• _What you will do_: Recast the lines below as a JSON list of strings, one string per line, and skip the blank lines. Leave the pictures out of the answer.

(Items from a dataset)

--------------------

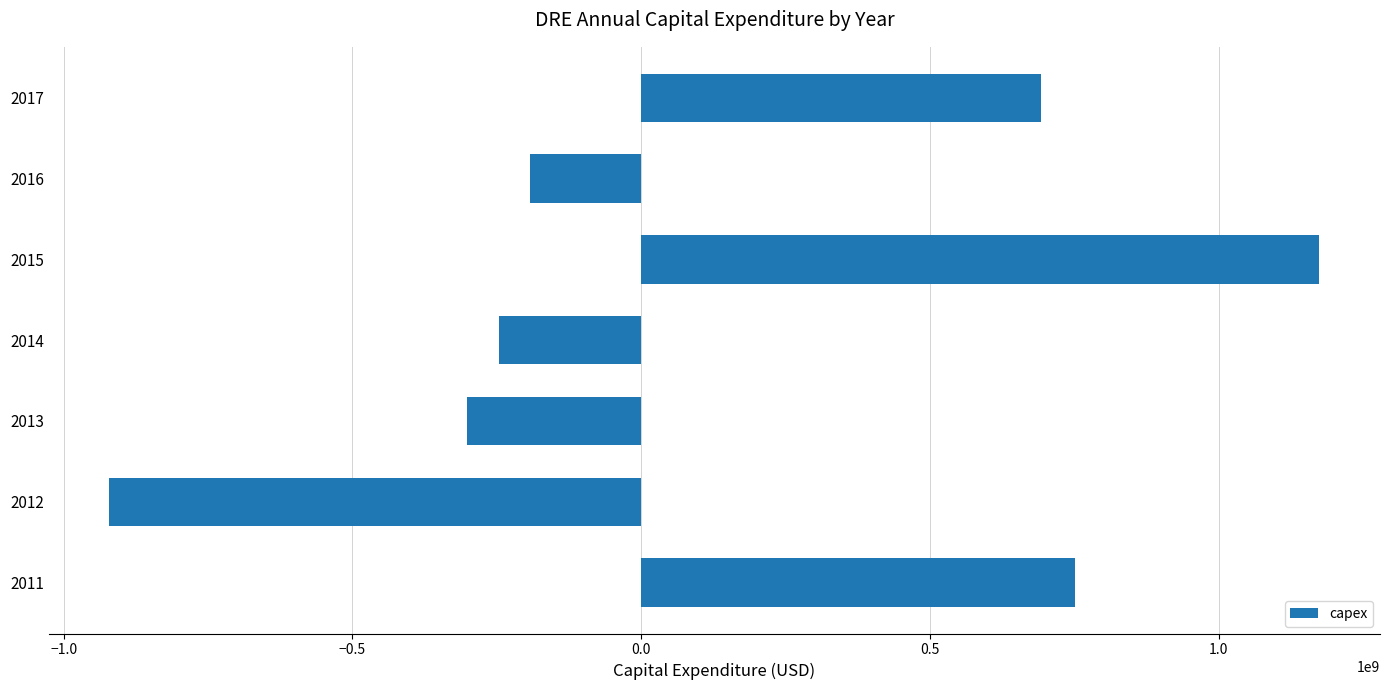

What is the average value?

137004000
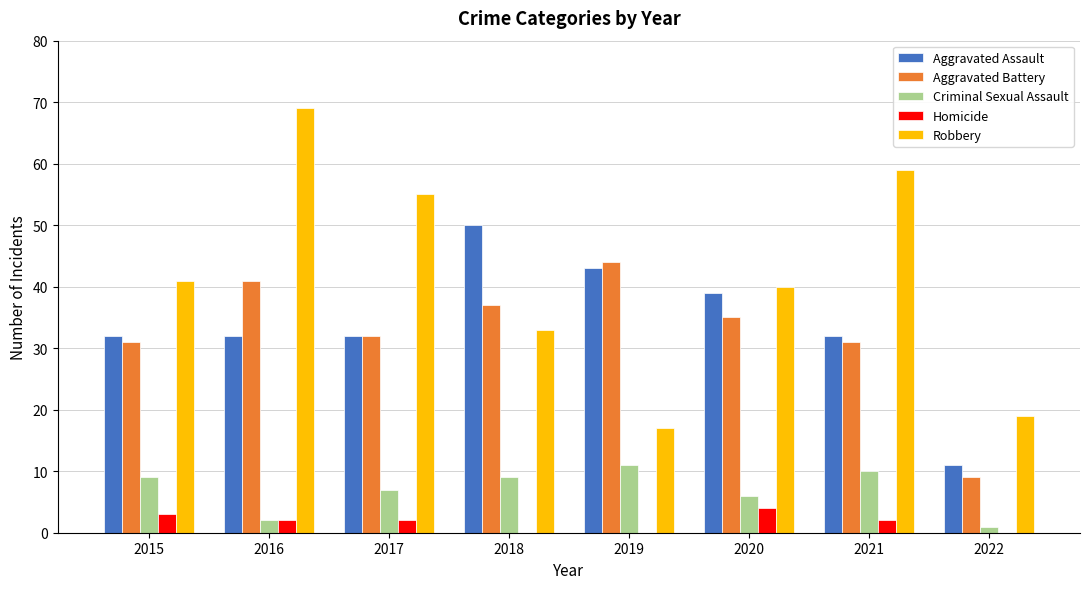

What is the sum of all Homicide values?

13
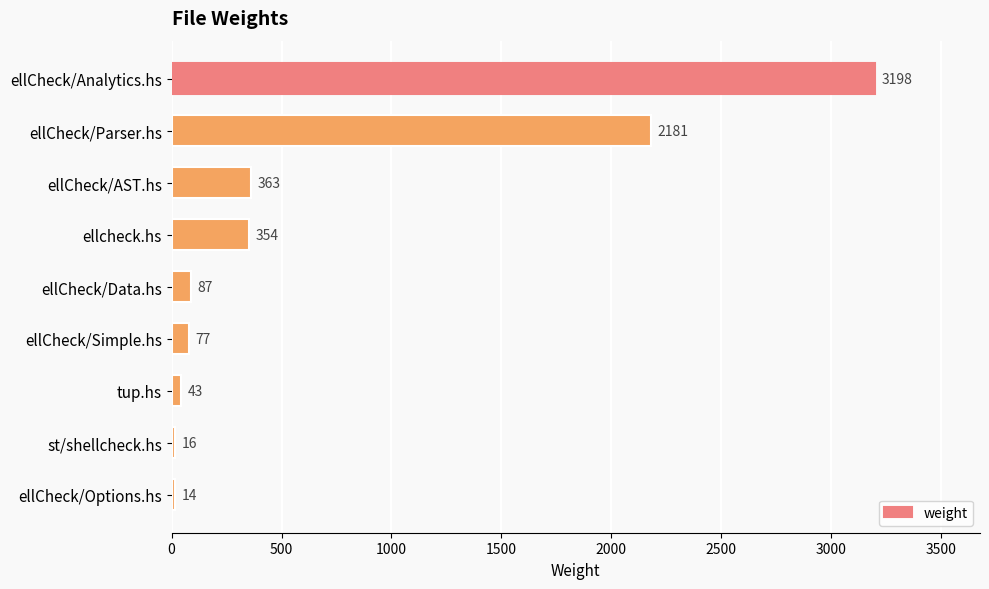

At which label is the value closest to 1606?

ellCheck/Parser.hs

--------------------

• _Solution_:
[
  "What is the average value?",
  "137004000",
  "What is the sum of all Homicide values?",
  "13",
  "At which label is the value closest to 1606?",
  "ellCheck/Parser.hs"
]